Через две минуты Сизов принес спальный мешок. Димка разделся и через узкое отверстие влез в мешок. Потом застегнул на мешке пуговки-палочки, и теперь одна только круглая голова его торчала наружу. Ему, видно, было очень непривычно и забавно лежать в мешке, и он стал перекатываться с бока на бок и даже попробовал ползти по земле. В мешке Димка был похож на чудовищную синюю гусеницу, которая двигалась, подтягивая и расправляя свое мохнатое гибкое тело. «До чего же он живой, — подумал Жук, — живой и чуточку избалованный».

— Не балуйся! — сказал Иван Савельевич. — Запачкаешь о землю мешок.

Мальчишка продолжал ползать. Когда же он утомился, то потребовал:

— Папа, хочу клубники…

Иван Савельевич полез в рюкзак и вынул большую коробку с огромными сочными клубничинами на этикетке.

Уже было поздно, и Жук, пожелав отцу и сыну спокойной ночи, вышел из палатки — он был низок и почти не сгибался в дверцах — и пошел к себе.

На краю террасы, как и вчера, могуче пылал костер, подпрыгивая в ночь, и на земле шевелились черные тени. «Подойти, что ли?» — подумал Жук, останавливаясь у своей палатки и ощущая непонятную зависть к этим ребятам, беспечно сидящим у костра. Но потом махнул рукой, откинул дверцу палатки, разделся и влез в спальный мешок. Согревшись, начал было думать об Иване Савельевиче и Димке, но мысли на этот раз были какие-то неясные, вялые, неохотные, а рядом так сладко всхрапывали прораб Семыкин и геолог Рябов, что Жук, прислушиваясь к их дыханию и к далекому смеху у костра, сам не заметил, как уснул. И всю ночь с его губ не сходило какое-то горькое выражение, словно его обидели.

Утром, когда Жук с полотенцем на плече и с пластмассовой мыльницей в руке возвращался с Байкала, он услышал, как повариха Люся, размахивая синей книгой, громко спрашивала, кто потерял ее.

— Где нашла? — спросил Жук, забирая книгу.

— На суку висела, вон там… — Люся кивнула на невысокую ольху.

Жук раскрыл книгу. Две страницы были порваны, другие — измяты, испачканы зеленью. Ему стало жаль ее. Он купил эту книгу за двадцать пять рублей на рынке, не расставался с ней в поездках, многие страницы помнил наизусть. У всех настоящих путешественников и исследователей есть что-то общее, что-то родственное. Он чувствовал это. Окажись те люди тут, у него было бы о чем с ними поговорить. Читая такие книги, радостней жить. И свои не очень большие дела кажутся значительней, а собственная жизнь — ярче и выше.

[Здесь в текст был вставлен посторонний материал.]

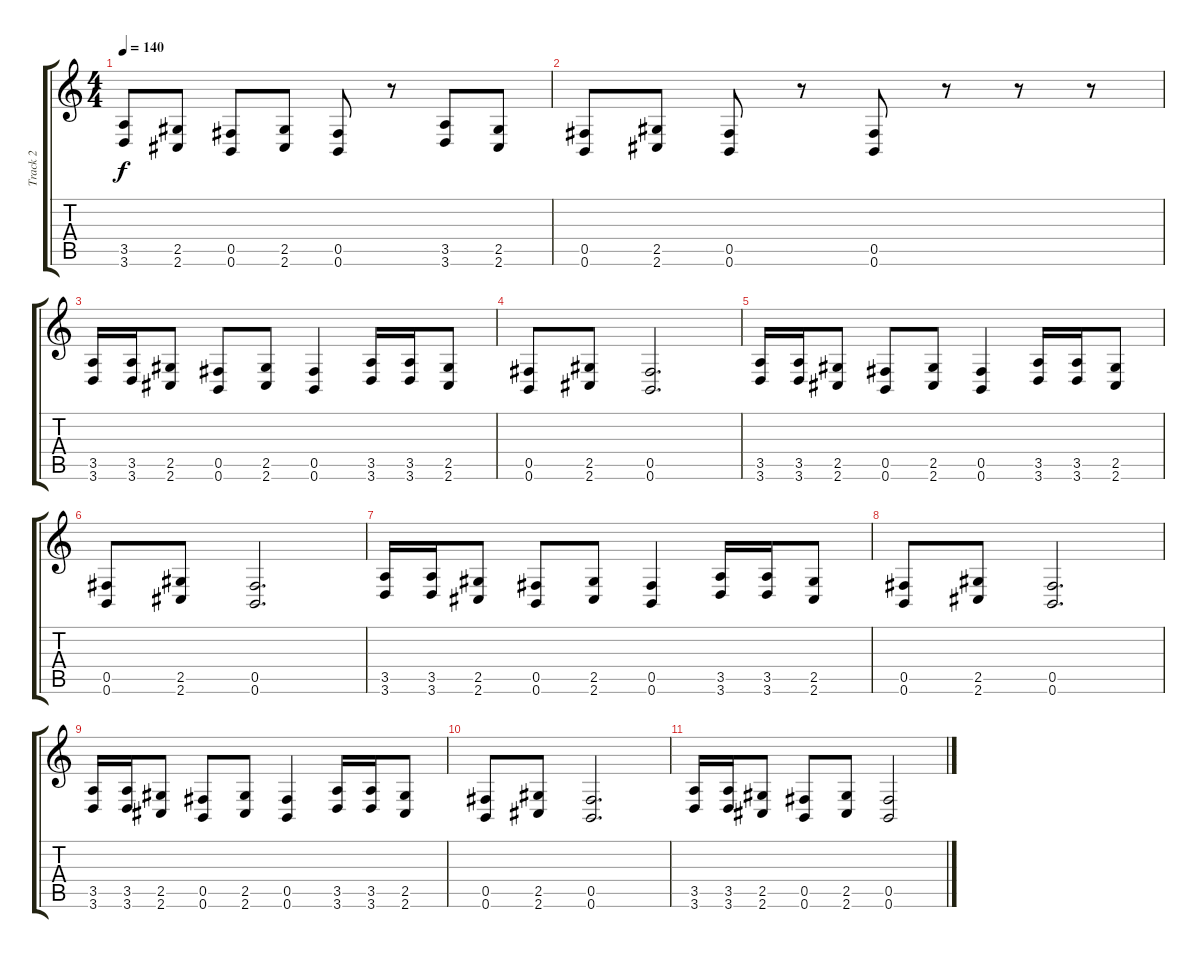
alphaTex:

Таких книг не много, но они есть. Вот одна из них. Но до чего же она испачкана и изорвана, словно на ней, как на салазках, съезжал этот мальчишка с крутой сопки…

Жук еще вчера понял, что Димка — взбалмошный и забалованный мальчишка. К сожалению, это удел многих детей обеспеченных родителей. С этим кое-как можно примириться. Но то, что он сделал с этой книгой о замечательных, храбрых людях, не на шутку обидело Жука. Он рос не так: половину стипендии он тратил на такие книги. Недоедал, ходил в обтрепанном костюмчике, а покупал… Жук понадежнее спрятал книжку в чемодан и пошел завтракать.

— А где Дима, однако? — спросил он у Ивана Савельевича, садясь за стол.

— Отказался чаевничать, побежал за смородиной.

Но, оказалось, Димка нашел занятие более интересное, чем сбор смородины. Внезапно в утренней тишине раздался протяжный басовитый звон. Люди переглянулись. Звон повторился. На большом ящике под старой лиственницей стоял бак с питьевой водой. И вот сейчас этот бак, наполовину пустой, гудел и содрогался, хоть поблизости и не было ни души.